イワークをボールへ戻したザクロさんが俺たちに向かって笑みを浮かべていた。俺とピカチュウ、ケロマツは一緒にハイタッチをして、次のバトルにも勝つぞと意気込む。セレナ達はそれぞれバトルの結果を見て興奮し、頑張れと大きな声で応援していた。

 

 

―――そしてこの後、ザクロさんが次に出したチゴラスとの戦いも、無双したケロマツによって勝つのは言うまでもない。

 

 

 

 

 

 

 






「ふふ…ビオラの言っていた通りだ…!」

ここはザクロのジム。岩の頂上に立っているザクロは先ほど行ったジムについて思い出しており、そして歓喜で身体が震えてもいた。

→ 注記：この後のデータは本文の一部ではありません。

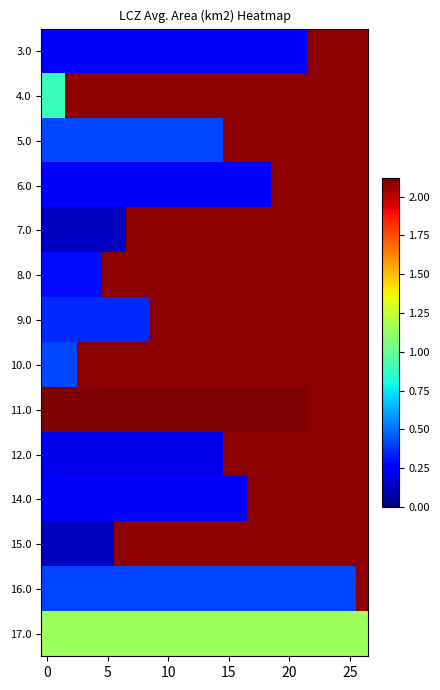

Rank the series by their maximum value, from lowest to highest.

15.0, 7.0, 12.0, 14.0, 3.0, 6.0, 8.0, 9.0, 16.0, 10.0, 5.0, 4.0, 17.0, 11.0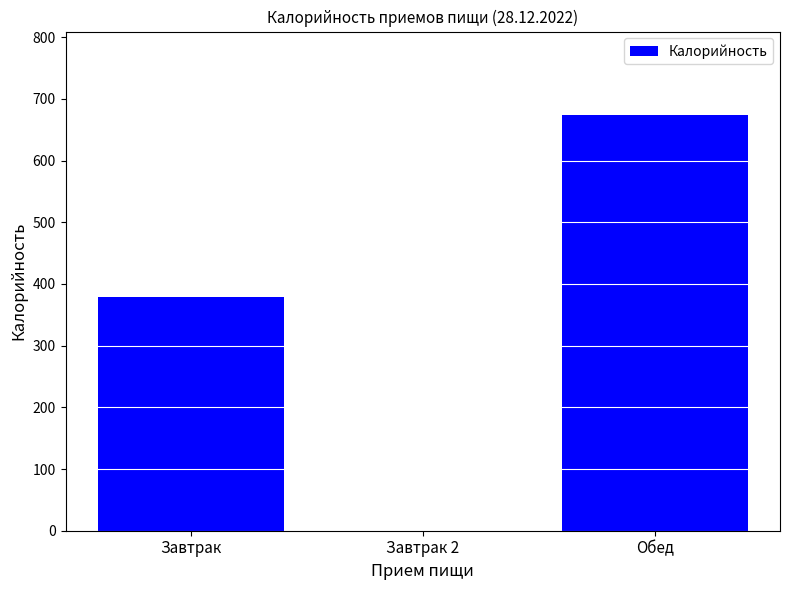

Is it true that the value at Завтрак is 651.5?

False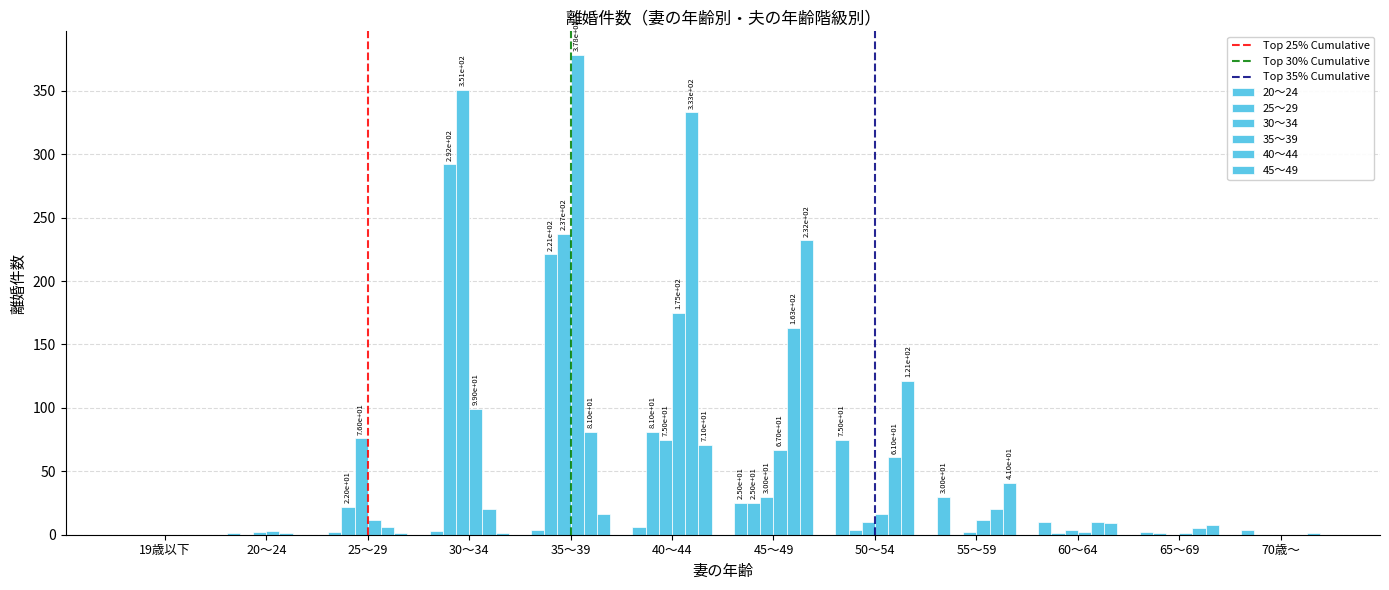

How many data points does each series have?

12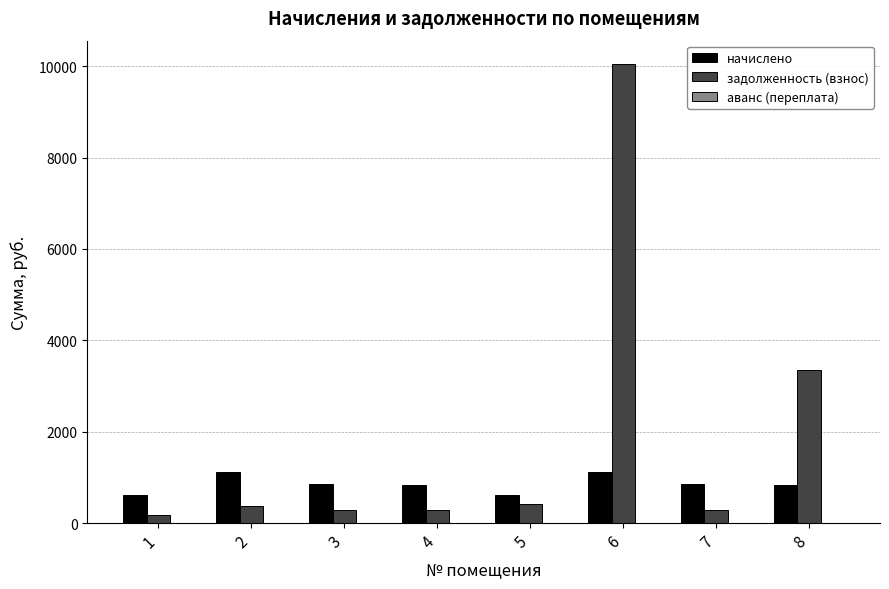

How many bars are there in each group?

2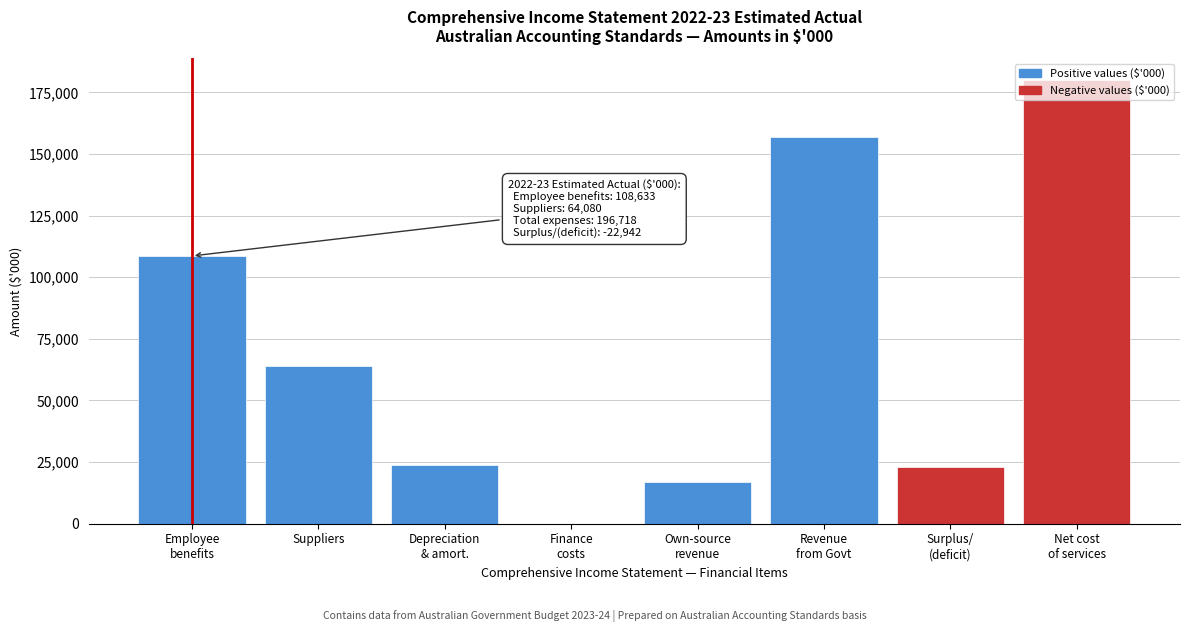

Is it true that the value at Suppliers is 27893?

False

(あのような戦いは本当に初めてだ…さすがは無敗のポケモントレーナー!!)


ザクロはあのバトルシャトーの後、サトシのことをビオラから話を聞いて興味を持ち、調べていたのだ。そして見つけたのは様々なバトルの戦歴であり、驚愕するほどの事実が隠されていた。すべてのバトルに勝ち、負けることがない最強のポケモントレーナーということや、彼が旅をした地方での様々なチャンピオンから勧誘を受けているという事実を知って、思わず笑ってしまったほどだ。

バトルする前は本当かどうか疑問を浮かべた意味での笑いだったが、今となっては事実であり、自らの考えを改める意味での笑いが込み上げてきた。

「もう一度…戦ってみたいものですね」

ザクロは天井を見上げてサトシとの戦いを思い出していた。今までの挑戦者とは違ったバトルの仕方…そして圧倒的な強者の戦い方にもう一度…戦ってみたいとそう願う。

「ああいや、願っていても意味はない…まずは行動あるのみ」

でもまずは己をもっと強くしなければとザクロは考えて、実行し行動するために強者たちがいるであろうバトルシャトーへと向かうのだった。